>>>>
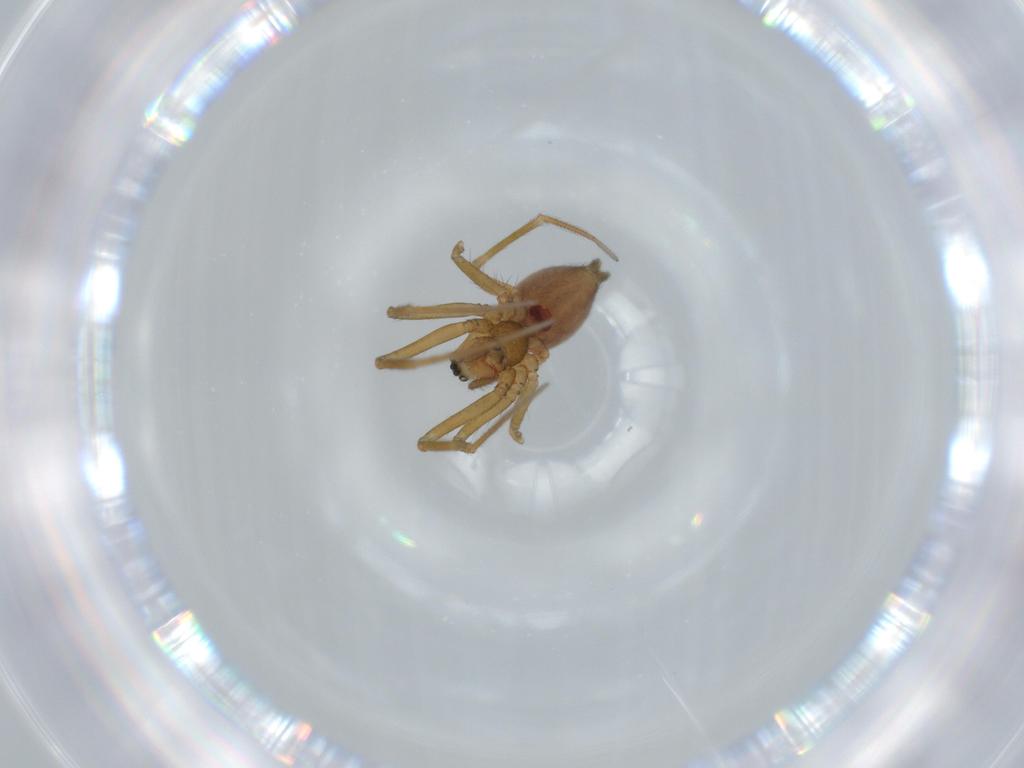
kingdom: Animalia
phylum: Arthropoda
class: Arachnida
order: Araneae
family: Linyphiidae
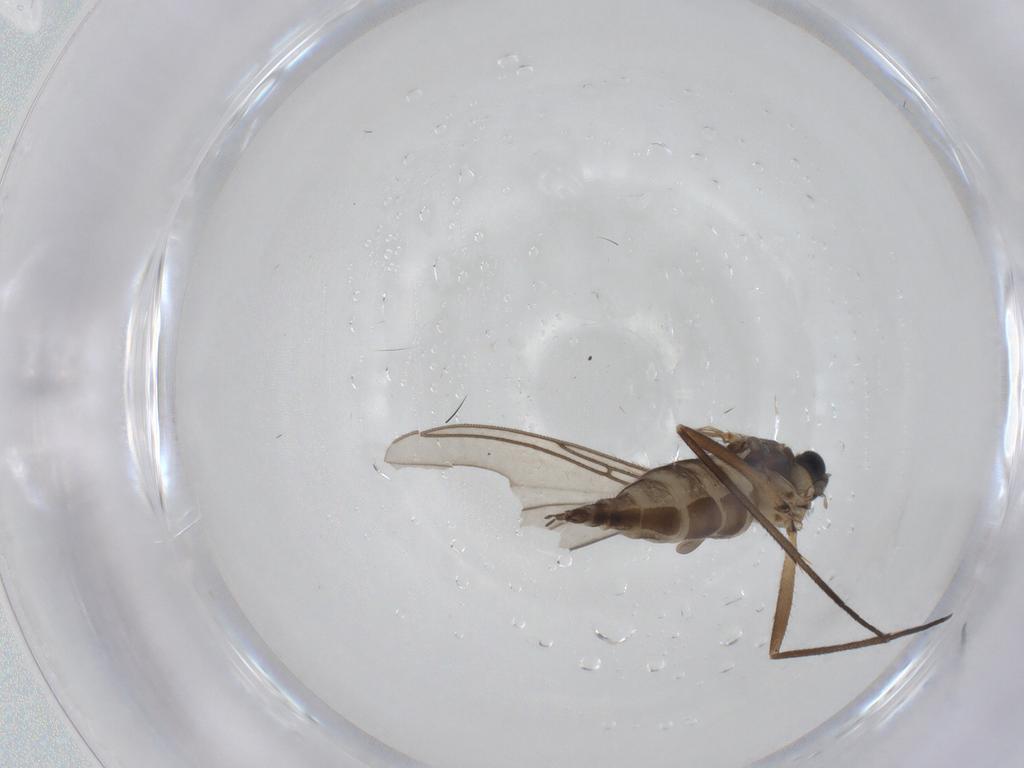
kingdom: Animalia
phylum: Arthropoda
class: Insecta
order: Diptera
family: Sciaridae
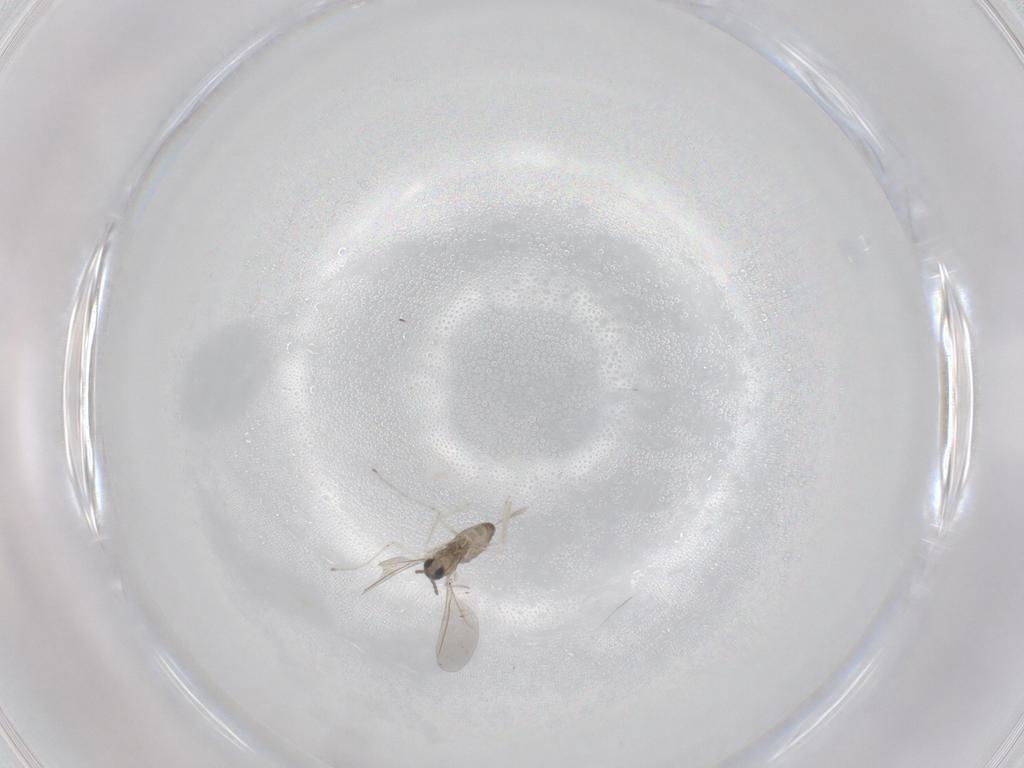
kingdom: Animalia
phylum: Arthropoda
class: Insecta
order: Diptera
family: Cecidomyiidae
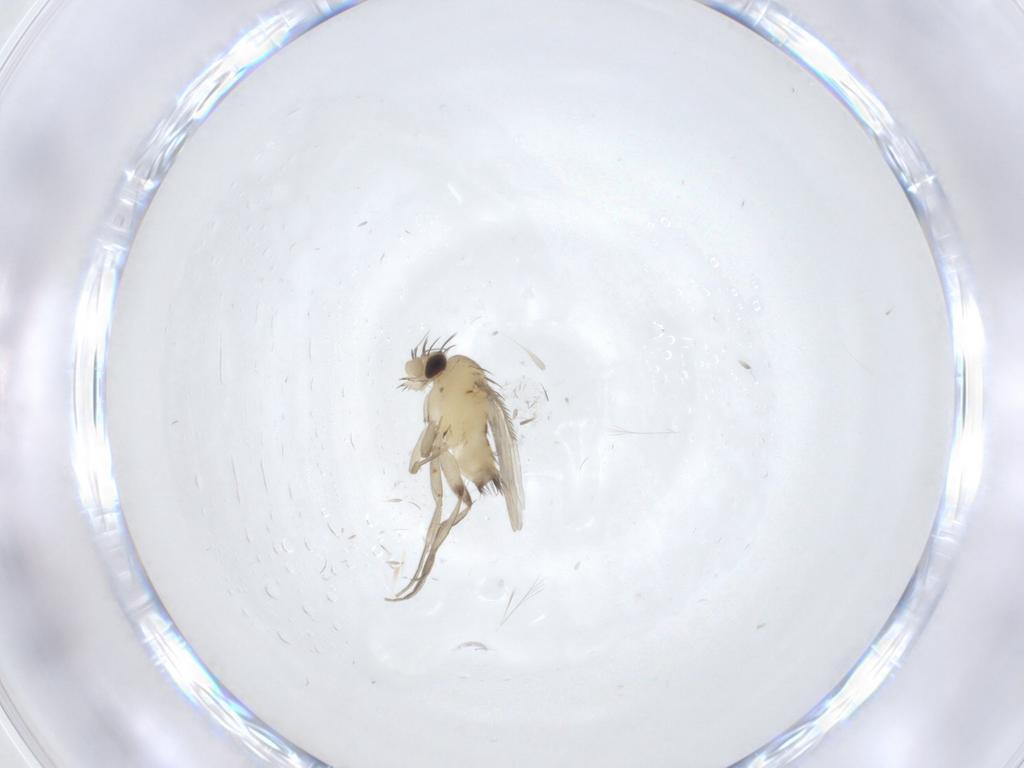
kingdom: Animalia
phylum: Arthropoda
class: Insecta
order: Diptera
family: Phoridae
<<<<
## Requirement
Format every line of the entries above as a JSON list of strings, one string per line, with no blank lines. Leave out the pictures.

## Right answer
[
  "kingdom: Animalia",
  "phylum: Arthropoda",
  "class: Arachnida",
  "order: Araneae",
  "family: Linyphiidae",
  "kingdom: Animalia",
  "phylum: Arthropoda",
  "class: Insecta",
  "order: Diptera",
  "family: Sciaridae",
  "kingdom: Animalia",
  "phylum: Arthropoda",
  "class: Insecta",
  "order: Diptera",
  "family: Cecidomyiidae",
  "kingdom: Animalia",
  "phylum: Arthropoda",
  "class: Insecta",
  "order: Diptera",
  "family: Phoridae"
]